About this task:
Each record is to be copied exactly, with its pictures left behind.

Listed records:
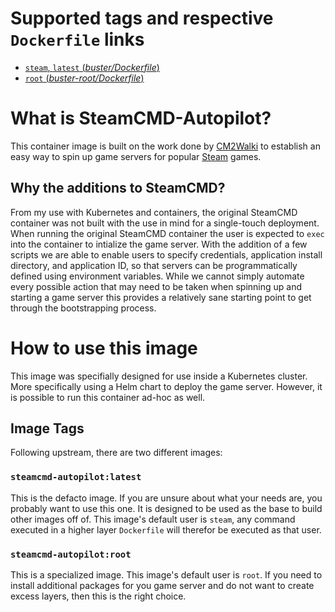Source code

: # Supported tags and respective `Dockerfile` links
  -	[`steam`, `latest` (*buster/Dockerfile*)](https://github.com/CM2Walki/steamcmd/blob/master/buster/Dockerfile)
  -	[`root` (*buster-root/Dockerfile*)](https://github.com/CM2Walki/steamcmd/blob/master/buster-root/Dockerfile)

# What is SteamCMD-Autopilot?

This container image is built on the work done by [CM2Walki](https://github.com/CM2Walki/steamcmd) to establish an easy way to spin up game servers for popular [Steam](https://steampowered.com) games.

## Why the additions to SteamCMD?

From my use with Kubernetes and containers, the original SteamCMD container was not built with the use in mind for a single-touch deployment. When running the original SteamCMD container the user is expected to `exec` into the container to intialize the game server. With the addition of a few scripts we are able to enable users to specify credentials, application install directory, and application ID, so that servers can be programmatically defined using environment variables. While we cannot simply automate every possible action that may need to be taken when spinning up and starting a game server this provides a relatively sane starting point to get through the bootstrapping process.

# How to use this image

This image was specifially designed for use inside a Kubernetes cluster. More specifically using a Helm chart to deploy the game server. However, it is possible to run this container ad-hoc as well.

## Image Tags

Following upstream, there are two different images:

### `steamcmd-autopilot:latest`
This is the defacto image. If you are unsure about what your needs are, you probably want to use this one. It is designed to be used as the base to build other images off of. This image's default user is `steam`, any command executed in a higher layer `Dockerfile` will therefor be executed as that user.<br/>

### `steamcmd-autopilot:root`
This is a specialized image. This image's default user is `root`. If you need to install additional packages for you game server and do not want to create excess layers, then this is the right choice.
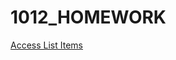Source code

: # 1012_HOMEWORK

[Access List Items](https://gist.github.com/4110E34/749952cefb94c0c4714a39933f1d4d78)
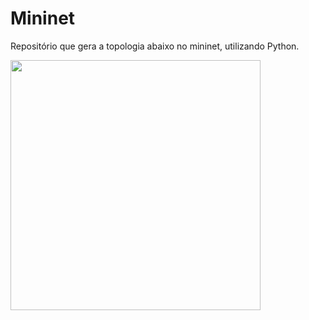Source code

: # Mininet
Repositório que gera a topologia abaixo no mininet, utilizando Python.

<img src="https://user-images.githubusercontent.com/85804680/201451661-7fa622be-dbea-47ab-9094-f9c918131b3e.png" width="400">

Result for this exercise:
Source code

: # Supported tags and respective `Dockerfile` links
  -	[`steam`, `latest` (*buster/Dockerfile*)](https://github.com/CM2Walki/steamcmd/blob/master/buster/Dockerfile)
  -	[`root` (*buster-root/Dockerfile*)](https://github.com/CM2Walki/steamcmd/blob/master/buster-root/Dockerfile)

# What is SteamCMD-Autopilot?

This container image is built on the work done by [CM2Walki](https://github.com/CM2Walki/steamcmd) to establish an easy way to spin up game servers for popular [Steam](https://steampowered.com) games.

## Why the additions to SteamCMD?

From my use with Kubernetes and containers, the original SteamCMD container was not built with the use in mind for a single-touch deployment. When running the original SteamCMD container the user is expected to `exec` into the container to intialize the game server. With the addition of a few scripts we are able to enable users to specify credentials, application install directory, and application ID, so that servers can be programmatically defined using environment variables. While we cannot simply automate every possible action that may need to be taken when spinning up and starting a game server this provides a relatively sane starting point to get through the bootstrapping process.

# How to use this image

This image was specifially designed for use inside a Kubernetes cluster. More specifically using a Helm chart to deploy the game server. However, it is possible to run this container ad-hoc as well.

## Image Tags

Following upstream, there are two different images:

### `steamcmd-autopilot:latest`
This is the defacto image. If you are unsure about what your needs are, you probably want to use this one. It is designed to be used as the base to build other images off of. This image's default user is `steam`, any command executed in a higher layer `Dockerfile` will therefor be executed as that user.<br/>

### `steamcmd-autopilot:root`
This is a specialized image. This image's default user is `root`. If you need to install additional packages for you game server and do not want to create excess layers, then this is the right choice.
Source code

: # 1012_HOMEWORK

[Access List Items](https://gist.github.com/4110E34/749952cefb94c0c4714a39933f1d4d78)
Source code

: # Mininet
Repositório que gera a topologia abaixo no mininet, utilizando Python.

<img src="https://user-images.githubusercontent.com/85804680/201451661-7fa622be-dbea-47ab-9094-f9c918131b3e.png" width="400">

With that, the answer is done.